§ **Provided entries**:
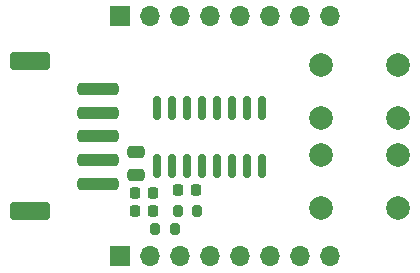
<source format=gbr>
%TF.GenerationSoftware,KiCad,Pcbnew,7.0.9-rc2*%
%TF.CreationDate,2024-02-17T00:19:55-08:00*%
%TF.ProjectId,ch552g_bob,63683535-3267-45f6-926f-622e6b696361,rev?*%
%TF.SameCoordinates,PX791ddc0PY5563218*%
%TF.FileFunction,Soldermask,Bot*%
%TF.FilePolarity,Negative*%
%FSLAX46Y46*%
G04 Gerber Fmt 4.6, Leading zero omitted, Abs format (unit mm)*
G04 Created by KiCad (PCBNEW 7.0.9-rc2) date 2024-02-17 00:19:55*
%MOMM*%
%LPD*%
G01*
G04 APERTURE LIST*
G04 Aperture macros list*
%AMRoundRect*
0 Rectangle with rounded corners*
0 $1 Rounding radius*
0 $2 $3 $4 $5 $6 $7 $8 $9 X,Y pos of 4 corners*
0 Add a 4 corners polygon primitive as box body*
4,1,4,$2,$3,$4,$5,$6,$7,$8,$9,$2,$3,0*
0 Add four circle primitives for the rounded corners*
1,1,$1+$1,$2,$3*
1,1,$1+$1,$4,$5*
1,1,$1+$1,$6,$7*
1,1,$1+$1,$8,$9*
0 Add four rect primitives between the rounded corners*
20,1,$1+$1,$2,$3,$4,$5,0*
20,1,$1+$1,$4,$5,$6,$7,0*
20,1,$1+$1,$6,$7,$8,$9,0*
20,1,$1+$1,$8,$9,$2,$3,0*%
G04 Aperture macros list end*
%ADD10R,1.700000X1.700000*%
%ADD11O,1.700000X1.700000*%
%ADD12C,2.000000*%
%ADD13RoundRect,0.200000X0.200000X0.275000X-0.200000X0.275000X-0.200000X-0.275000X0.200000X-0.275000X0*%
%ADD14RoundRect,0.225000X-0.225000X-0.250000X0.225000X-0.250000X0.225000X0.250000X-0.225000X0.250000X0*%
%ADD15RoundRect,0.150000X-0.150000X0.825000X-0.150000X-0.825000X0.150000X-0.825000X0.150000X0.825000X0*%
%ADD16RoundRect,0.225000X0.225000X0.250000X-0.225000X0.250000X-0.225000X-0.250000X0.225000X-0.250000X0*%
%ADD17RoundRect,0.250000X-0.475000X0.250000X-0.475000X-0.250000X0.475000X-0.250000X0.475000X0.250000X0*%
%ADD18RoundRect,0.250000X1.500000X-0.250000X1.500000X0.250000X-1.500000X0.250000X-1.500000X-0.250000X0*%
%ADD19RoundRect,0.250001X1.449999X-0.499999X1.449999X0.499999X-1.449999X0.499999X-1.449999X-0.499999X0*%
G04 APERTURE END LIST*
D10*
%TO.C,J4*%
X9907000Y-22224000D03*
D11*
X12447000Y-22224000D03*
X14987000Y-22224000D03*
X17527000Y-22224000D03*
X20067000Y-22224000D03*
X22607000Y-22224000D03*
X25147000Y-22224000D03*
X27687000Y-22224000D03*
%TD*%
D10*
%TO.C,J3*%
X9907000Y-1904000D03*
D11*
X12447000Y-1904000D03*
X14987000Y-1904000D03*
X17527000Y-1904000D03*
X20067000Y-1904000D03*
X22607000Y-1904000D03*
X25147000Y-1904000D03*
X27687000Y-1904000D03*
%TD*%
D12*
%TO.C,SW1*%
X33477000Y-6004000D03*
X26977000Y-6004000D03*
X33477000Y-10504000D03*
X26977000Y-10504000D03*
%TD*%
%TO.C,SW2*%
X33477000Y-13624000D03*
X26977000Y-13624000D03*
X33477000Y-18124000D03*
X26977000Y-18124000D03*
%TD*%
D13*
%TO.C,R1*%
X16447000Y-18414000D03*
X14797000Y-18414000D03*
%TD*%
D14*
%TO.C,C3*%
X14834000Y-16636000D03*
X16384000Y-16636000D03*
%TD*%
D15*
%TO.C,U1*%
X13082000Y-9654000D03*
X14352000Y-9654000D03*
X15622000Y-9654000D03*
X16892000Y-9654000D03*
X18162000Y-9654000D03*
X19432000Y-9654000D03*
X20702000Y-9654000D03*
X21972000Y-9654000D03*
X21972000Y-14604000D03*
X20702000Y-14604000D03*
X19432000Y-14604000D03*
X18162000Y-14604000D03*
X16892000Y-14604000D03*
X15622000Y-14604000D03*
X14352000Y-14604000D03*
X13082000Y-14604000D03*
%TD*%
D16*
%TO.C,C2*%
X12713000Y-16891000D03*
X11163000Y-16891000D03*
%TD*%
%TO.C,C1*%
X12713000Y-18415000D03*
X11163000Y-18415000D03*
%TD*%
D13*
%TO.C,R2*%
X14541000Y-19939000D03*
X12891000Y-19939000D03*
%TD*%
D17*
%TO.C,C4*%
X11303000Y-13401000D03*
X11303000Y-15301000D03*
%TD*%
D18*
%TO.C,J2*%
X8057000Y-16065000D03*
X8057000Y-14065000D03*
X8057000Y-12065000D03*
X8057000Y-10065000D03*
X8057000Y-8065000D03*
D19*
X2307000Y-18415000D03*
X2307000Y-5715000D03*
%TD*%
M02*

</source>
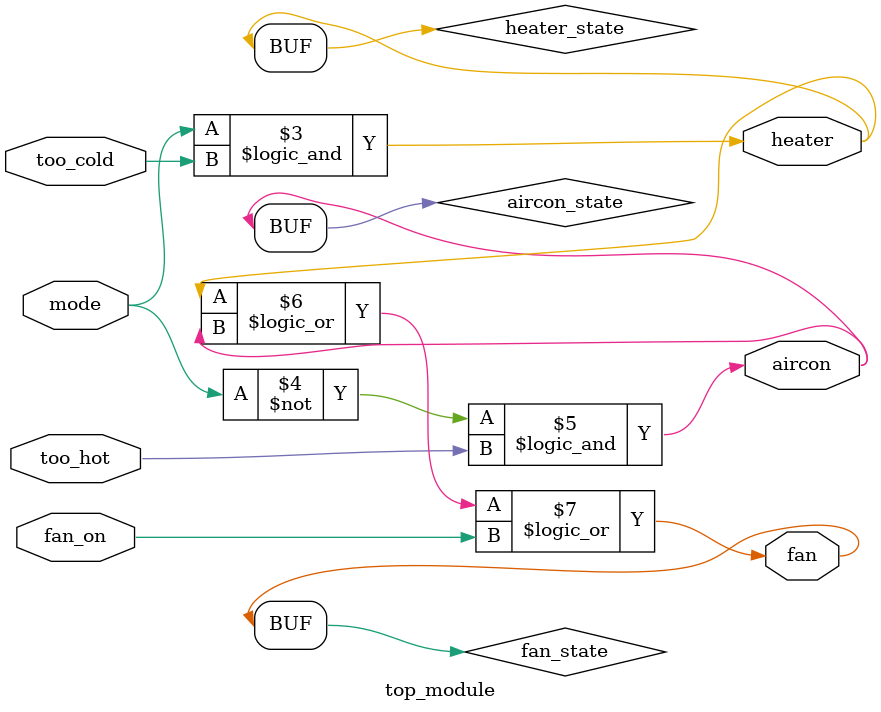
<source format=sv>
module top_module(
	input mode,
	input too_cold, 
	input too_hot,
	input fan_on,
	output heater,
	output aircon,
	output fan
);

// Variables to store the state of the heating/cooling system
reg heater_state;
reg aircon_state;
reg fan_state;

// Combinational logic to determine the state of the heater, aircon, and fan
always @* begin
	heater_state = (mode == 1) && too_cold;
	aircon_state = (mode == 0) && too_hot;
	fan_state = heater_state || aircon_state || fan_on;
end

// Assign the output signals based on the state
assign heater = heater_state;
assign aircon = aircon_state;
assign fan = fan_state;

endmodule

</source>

§ **Task details**: Could you reproduce the entries verbatim, leaving out all pictures?

§ **Task output**:
<source format=gbr>
%TF.GenerationSoftware,KiCad,Pcbnew,7.0.9-rc2*%
%TF.CreationDate,2024-02-17T00:19:55-08:00*%
%TF.ProjectId,ch552g_bob,63683535-3267-45f6-926f-622e6b696361,rev?*%
%TF.SameCoordinates,PX791ddc0PY5563218*%
%TF.FileFunction,Soldermask,Bot*%
%TF.FilePolarity,Negative*%
%FSLAX46Y46*%
G04 Gerber Fmt 4.6, Leading zero omitted, Abs format (unit mm)*
G04 Created by KiCad (PCBNEW 7.0.9-rc2) date 2024-02-17 00:19:55*
%MOMM*%
%LPD*%
G01*
G04 APERTURE LIST*
G04 Aperture macros list*
%AMRoundRect*
0 Rectangle with rounded corners*
0 $1 Rounding radius*
0 $2 $3 $4 $5 $6 $7 $8 $9 X,Y pos of 4 corners*
0 Add a 4 corners polygon primitive as box body*
4,1,4,$2,$3,$4,$5,$6,$7,$8,$9,$2,$3,0*
0 Add four circle primitives for the rounded corners*
1,1,$1+$1,$2,$3*
1,1,$1+$1,$4,$5*
1,1,$1+$1,$6,$7*
1,1,$1+$1,$8,$9*
0 Add four rect primitives between the rounded corners*
20,1,$1+$1,$2,$3,$4,$5,0*
20,1,$1+$1,$4,$5,$6,$7,0*
20,1,$1+$1,$6,$7,$8,$9,0*
20,1,$1+$1,$8,$9,$2,$3,0*%
G04 Aperture macros list end*
%ADD10R,1.700000X1.700000*%
%ADD11O,1.700000X1.700000*%
%ADD12C,2.000000*%
%ADD13RoundRect,0.200000X0.200000X0.275000X-0.200000X0.275000X-0.200000X-0.275000X0.200000X-0.275000X0*%
%ADD14RoundRect,0.225000X-0.225000X-0.250000X0.225000X-0.250000X0.225000X0.250000X-0.225000X0.250000X0*%
%ADD15RoundRect,0.150000X-0.150000X0.825000X-0.150000X-0.825000X0.150000X-0.825000X0.150000X0.825000X0*%
%ADD16RoundRect,0.225000X0.225000X0.250000X-0.225000X0.250000X-0.225000X-0.250000X0.225000X-0.250000X0*%
%ADD17RoundRect,0.250000X-0.475000X0.250000X-0.475000X-0.250000X0.475000X-0.250000X0.475000X0.250000X0*%
%ADD18RoundRect,0.250000X1.500000X-0.250000X1.500000X0.250000X-1.500000X0.250000X-1.500000X-0.250000X0*%
%ADD19RoundRect,0.250001X1.449999X-0.499999X1.449999X0.499999X-1.449999X0.499999X-1.449999X-0.499999X0*%
G04 APERTURE END LIST*
D10*
%TO.C,J4*%
X9907000Y-22224000D03*
D11*
X12447000Y-22224000D03*
X14987000Y-22224000D03*
X17527000Y-22224000D03*
X20067000Y-22224000D03*
X22607000Y-22224000D03*
X25147000Y-22224000D03*
X27687000Y-22224000D03*
%TD*%
D10*
%TO.C,J3*%
X9907000Y-1904000D03*
D11*
X12447000Y-1904000D03*
X14987000Y-1904000D03*
X17527000Y-1904000D03*
X20067000Y-1904000D03*
X22607000Y-1904000D03*
X25147000Y-1904000D03*
X27687000Y-1904000D03*
%TD*%
D12*
%TO.C,SW1*%
X33477000Y-6004000D03*
X26977000Y-6004000D03*
X33477000Y-10504000D03*
X26977000Y-10504000D03*
%TD*%
%TO.C,SW2*%
X33477000Y-13624000D03*
X26977000Y-13624000D03*
X33477000Y-18124000D03*
X26977000Y-18124000D03*
%TD*%
D13*
%TO.C,R1*%
X16447000Y-18414000D03*
X14797000Y-18414000D03*
%TD*%
D14*
%TO.C,C3*%
X14834000Y-16636000D03*
X16384000Y-16636000D03*
%TD*%
D15*
%TO.C,U1*%
X13082000Y-9654000D03*
X14352000Y-9654000D03*
X15622000Y-9654000D03*
X16892000Y-9654000D03*
X18162000Y-9654000D03*
X19432000Y-9654000D03*
X20702000Y-9654000D03*
X21972000Y-9654000D03*
X21972000Y-14604000D03*
X20702000Y-14604000D03*
X19432000Y-14604000D03*
X18162000Y-14604000D03*
X16892000Y-14604000D03*
X15622000Y-14604000D03*
X14352000Y-14604000D03*
X13082000Y-14604000D03*
%TD*%
D16*
%TO.C,C2*%
X12713000Y-16891000D03*
X11163000Y-16891000D03*
%TD*%
%TO.C,C1*%
X12713000Y-18415000D03*
X11163000Y-18415000D03*
%TD*%
D13*
%TO.C,R2*%
X14541000Y-19939000D03*
X12891000Y-19939000D03*
%TD*%
D17*
%TO.C,C4*%
X11303000Y-13401000D03*
X11303000Y-15301000D03*
%TD*%
D18*
%TO.C,J2*%
X8057000Y-16065000D03*
X8057000Y-14065000D03*
X8057000Y-12065000D03*
X8057000Y-10065000D03*
X8057000Y-8065000D03*
D19*
X2307000Y-18415000D03*
X2307000Y-5715000D03*
%TD*%
M02*

</source>
<source format=sv>
module top_module(
	input mode,
	input too_cold, 
	input too_hot,
	input fan_on,
	output heater,
	output aircon,
	output fan
);

// Variables to store the state of the heating/cooling system
reg heater_state;
reg aircon_state;
reg fan_state;

// Combinational logic to determine the state of the heater, aircon, and fan
always @* begin
	heater_state = (mode == 1) && too_cold;
	aircon_state = (mode == 0) && too_hot;
	fan_state = heater_state || aircon_state || fan_on;
end

// Assign the output signals based on the state
assign heater = heater_state;
assign aircon = aircon_state;
assign fan = fan_state;

endmodule

</source>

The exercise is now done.